(Dataset entries)
□ □ □

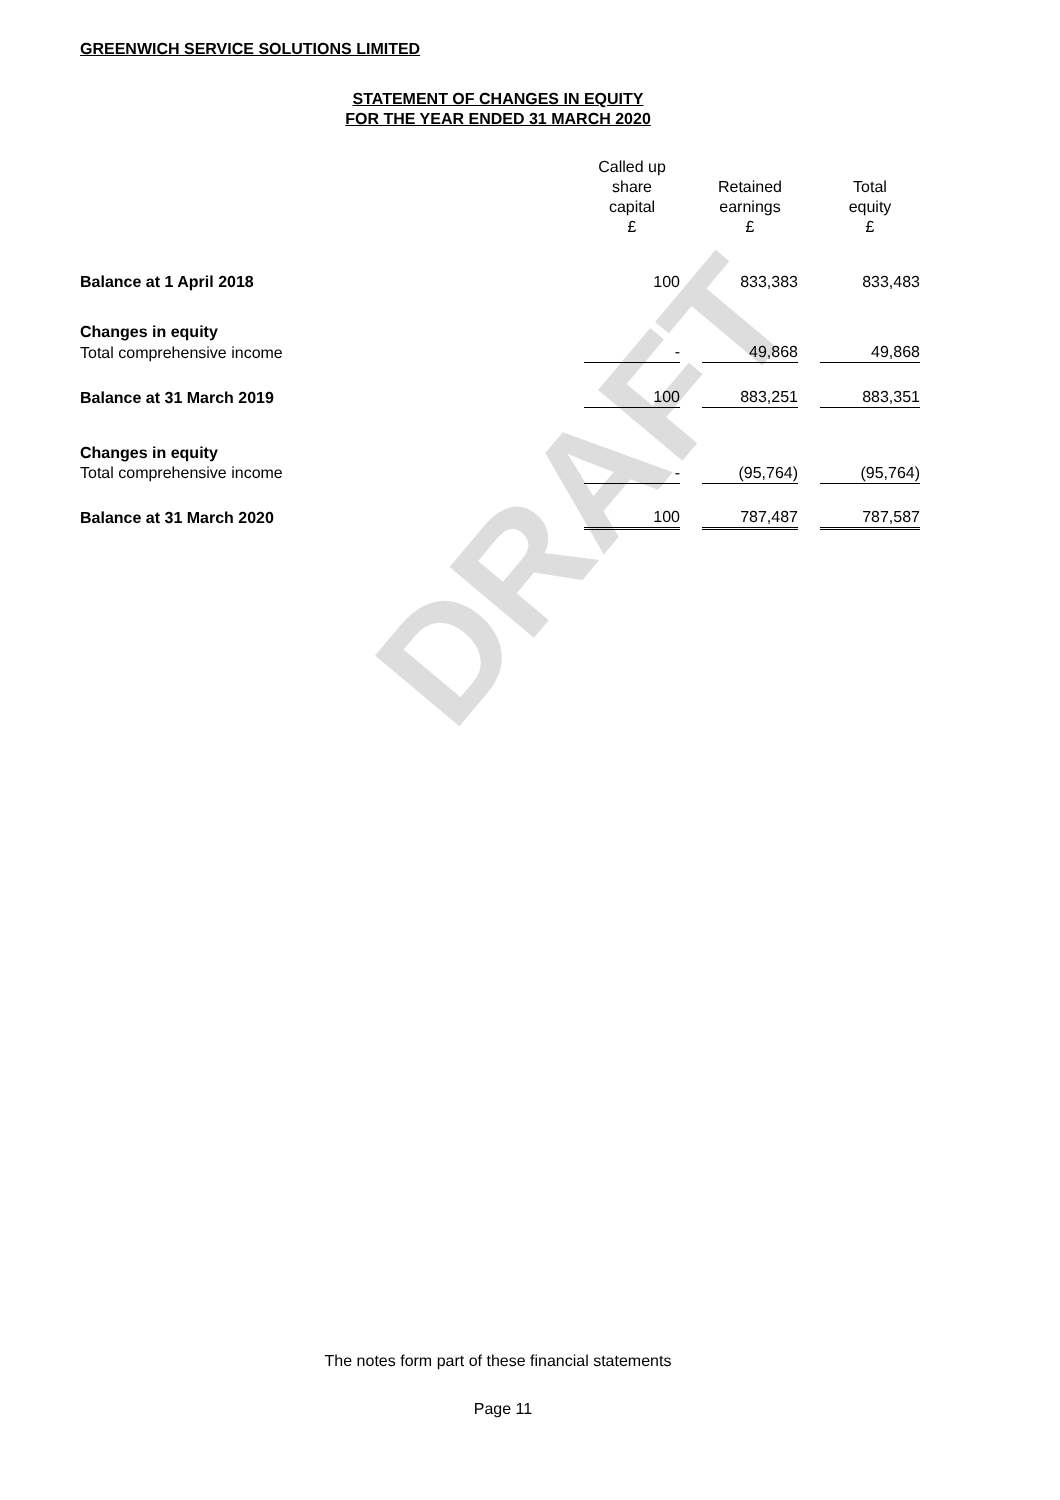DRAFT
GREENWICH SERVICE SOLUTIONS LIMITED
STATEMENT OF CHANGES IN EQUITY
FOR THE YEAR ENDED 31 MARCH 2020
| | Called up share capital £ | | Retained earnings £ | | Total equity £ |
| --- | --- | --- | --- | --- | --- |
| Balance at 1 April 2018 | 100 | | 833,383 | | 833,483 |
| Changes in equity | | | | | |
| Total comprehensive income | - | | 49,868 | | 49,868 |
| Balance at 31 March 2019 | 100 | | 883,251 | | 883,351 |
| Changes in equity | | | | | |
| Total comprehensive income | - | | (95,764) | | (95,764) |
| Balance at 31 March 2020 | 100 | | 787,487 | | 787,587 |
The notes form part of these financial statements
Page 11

□ □ □

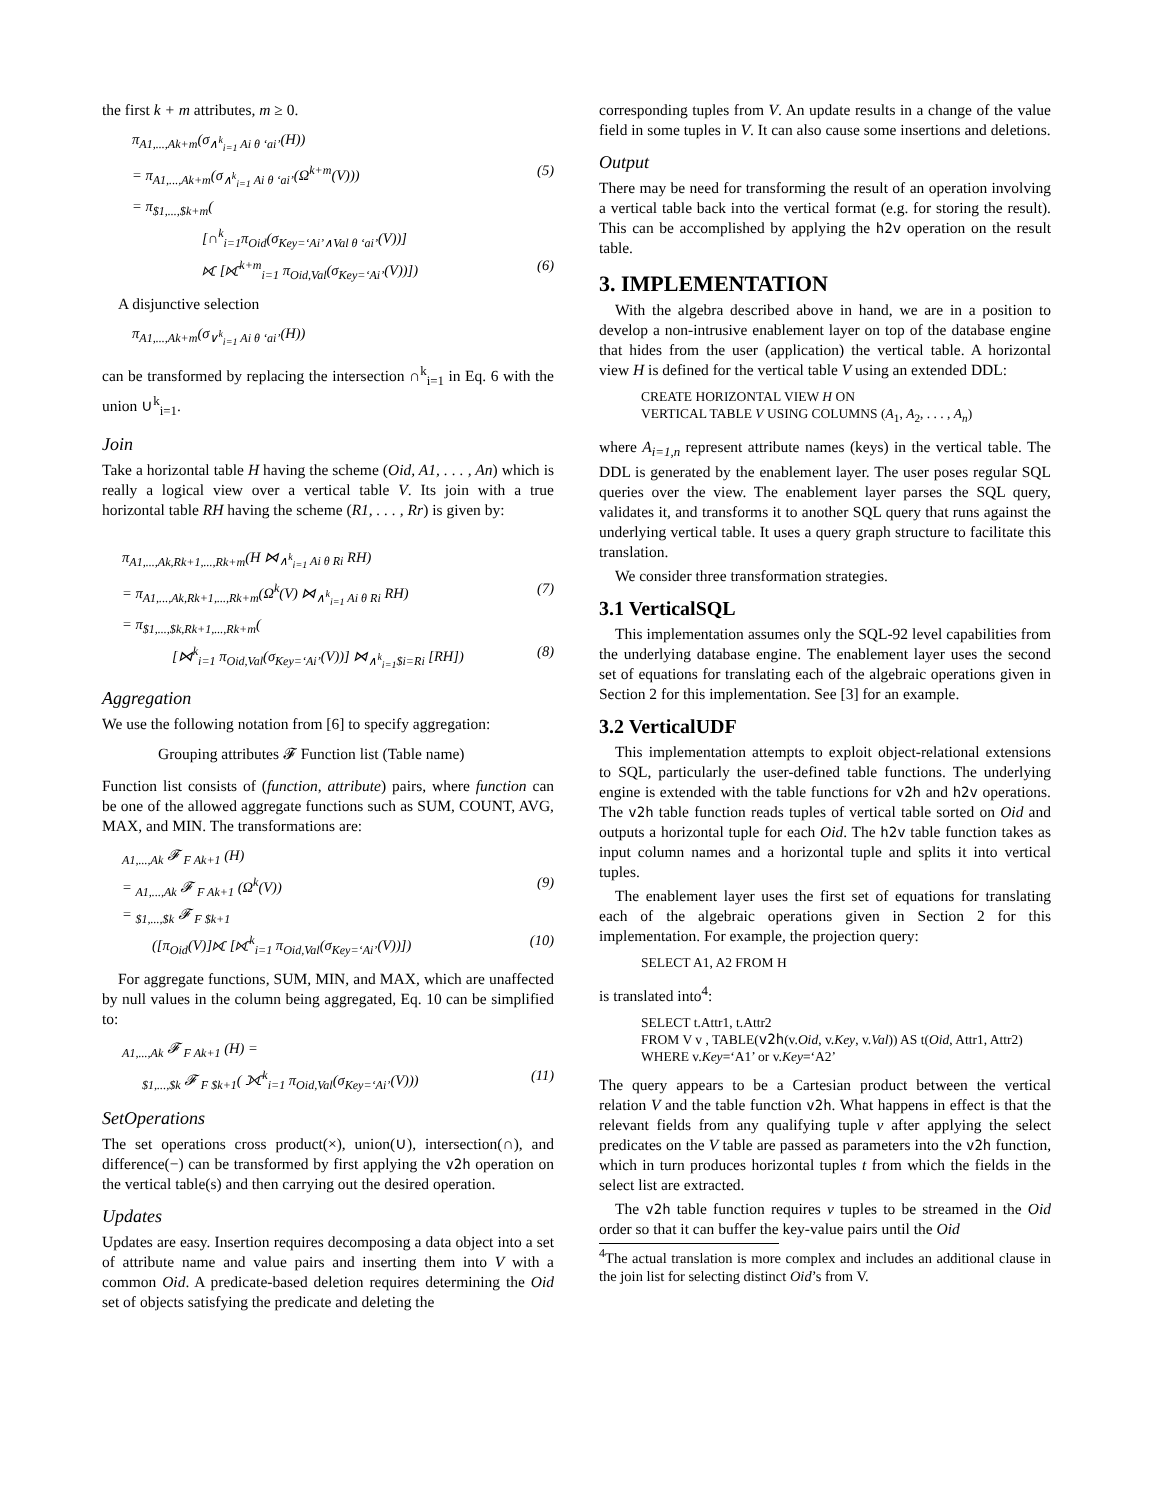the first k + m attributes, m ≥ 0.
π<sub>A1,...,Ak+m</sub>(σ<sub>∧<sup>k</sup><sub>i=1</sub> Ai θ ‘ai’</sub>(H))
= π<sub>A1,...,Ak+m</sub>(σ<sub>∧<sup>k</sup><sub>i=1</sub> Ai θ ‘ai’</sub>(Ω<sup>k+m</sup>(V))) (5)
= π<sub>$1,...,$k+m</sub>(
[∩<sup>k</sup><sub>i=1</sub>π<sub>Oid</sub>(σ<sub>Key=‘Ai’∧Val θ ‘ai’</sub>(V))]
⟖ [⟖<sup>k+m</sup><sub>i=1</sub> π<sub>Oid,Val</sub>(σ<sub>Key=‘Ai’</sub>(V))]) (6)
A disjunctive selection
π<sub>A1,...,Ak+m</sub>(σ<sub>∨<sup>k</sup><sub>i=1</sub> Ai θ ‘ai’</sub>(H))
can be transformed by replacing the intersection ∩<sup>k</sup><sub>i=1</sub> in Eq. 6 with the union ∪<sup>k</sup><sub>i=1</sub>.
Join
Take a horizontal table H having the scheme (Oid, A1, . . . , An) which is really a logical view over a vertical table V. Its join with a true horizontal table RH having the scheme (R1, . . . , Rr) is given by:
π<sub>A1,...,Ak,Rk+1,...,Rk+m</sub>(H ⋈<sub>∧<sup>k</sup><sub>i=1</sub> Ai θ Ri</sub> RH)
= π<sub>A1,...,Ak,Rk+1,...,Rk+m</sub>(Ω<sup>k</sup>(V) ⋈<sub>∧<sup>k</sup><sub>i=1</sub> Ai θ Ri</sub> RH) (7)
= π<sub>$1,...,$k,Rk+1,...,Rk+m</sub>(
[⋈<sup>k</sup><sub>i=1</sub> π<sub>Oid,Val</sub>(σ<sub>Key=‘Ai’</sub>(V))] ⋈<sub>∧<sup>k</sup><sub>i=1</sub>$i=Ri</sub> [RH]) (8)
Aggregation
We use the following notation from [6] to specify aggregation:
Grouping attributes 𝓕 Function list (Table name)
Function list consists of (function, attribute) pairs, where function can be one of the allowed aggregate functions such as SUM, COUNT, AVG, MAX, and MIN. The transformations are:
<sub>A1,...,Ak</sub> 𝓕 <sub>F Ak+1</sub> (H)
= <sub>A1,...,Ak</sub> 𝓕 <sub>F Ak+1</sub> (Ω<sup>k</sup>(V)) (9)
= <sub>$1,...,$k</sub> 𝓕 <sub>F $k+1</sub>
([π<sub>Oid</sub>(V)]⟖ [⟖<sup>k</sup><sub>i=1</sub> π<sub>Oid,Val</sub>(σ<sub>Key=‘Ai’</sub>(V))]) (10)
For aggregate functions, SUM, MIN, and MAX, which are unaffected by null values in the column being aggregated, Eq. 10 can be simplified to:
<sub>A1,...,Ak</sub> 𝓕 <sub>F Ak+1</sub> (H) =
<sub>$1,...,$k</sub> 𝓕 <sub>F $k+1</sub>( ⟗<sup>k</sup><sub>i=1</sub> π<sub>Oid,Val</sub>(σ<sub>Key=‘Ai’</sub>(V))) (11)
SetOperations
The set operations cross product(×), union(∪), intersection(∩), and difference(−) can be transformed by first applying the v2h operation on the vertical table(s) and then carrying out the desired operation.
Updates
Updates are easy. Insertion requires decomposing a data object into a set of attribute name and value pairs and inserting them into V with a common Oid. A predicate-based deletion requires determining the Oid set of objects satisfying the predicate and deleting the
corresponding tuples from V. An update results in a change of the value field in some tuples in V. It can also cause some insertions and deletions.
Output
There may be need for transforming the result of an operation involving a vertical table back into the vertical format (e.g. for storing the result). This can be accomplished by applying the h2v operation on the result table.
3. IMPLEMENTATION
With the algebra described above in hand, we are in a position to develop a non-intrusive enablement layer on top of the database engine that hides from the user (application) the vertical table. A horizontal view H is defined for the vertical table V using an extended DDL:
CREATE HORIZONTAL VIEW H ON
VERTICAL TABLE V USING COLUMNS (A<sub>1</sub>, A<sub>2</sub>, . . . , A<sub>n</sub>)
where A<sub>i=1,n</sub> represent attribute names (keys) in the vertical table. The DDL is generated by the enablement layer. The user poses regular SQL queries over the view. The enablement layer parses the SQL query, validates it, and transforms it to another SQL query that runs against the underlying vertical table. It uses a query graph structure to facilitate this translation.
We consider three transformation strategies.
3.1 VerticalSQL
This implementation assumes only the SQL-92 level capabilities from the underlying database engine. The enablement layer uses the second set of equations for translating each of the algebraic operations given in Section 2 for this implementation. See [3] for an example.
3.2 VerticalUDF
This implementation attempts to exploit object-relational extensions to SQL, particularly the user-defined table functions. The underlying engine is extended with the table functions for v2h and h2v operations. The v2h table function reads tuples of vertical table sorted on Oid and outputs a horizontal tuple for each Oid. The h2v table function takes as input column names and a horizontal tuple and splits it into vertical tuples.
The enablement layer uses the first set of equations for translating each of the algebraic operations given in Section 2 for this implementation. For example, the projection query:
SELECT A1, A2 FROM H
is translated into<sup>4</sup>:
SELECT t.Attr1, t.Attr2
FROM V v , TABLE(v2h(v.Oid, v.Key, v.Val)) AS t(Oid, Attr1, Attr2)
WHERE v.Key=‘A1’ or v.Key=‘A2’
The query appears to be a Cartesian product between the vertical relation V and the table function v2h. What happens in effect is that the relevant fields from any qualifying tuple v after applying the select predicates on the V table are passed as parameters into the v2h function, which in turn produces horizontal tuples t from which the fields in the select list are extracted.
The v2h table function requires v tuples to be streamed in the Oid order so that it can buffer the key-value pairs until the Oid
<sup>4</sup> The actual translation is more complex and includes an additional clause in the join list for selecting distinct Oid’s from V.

□ □ □

Assignment: Could you copy every line from the records that mentions the word "applying"?

Final answer:
The set operations cross product(×), union(∪), intersection(∩), and difference(−) can be transformed by first applying the v2h operation on the vertical table(s) and then carrying out the desired operation.
There may be need for transforming the result of an operation involving a vertical table back into the vertical format (e.g. for storing the result). This can be accomplished by applying the h2v operation on the result table.
The query appears to be a Cartesian product between the vertical relation V and the table function v2h. What happens in effect is that the relevant fields from any qualifying tuple v after applying the select predicates on the V table are passed as parameters into the v2h function, which in turn produces horizontal tuples t from which the fields in the select list are extracted.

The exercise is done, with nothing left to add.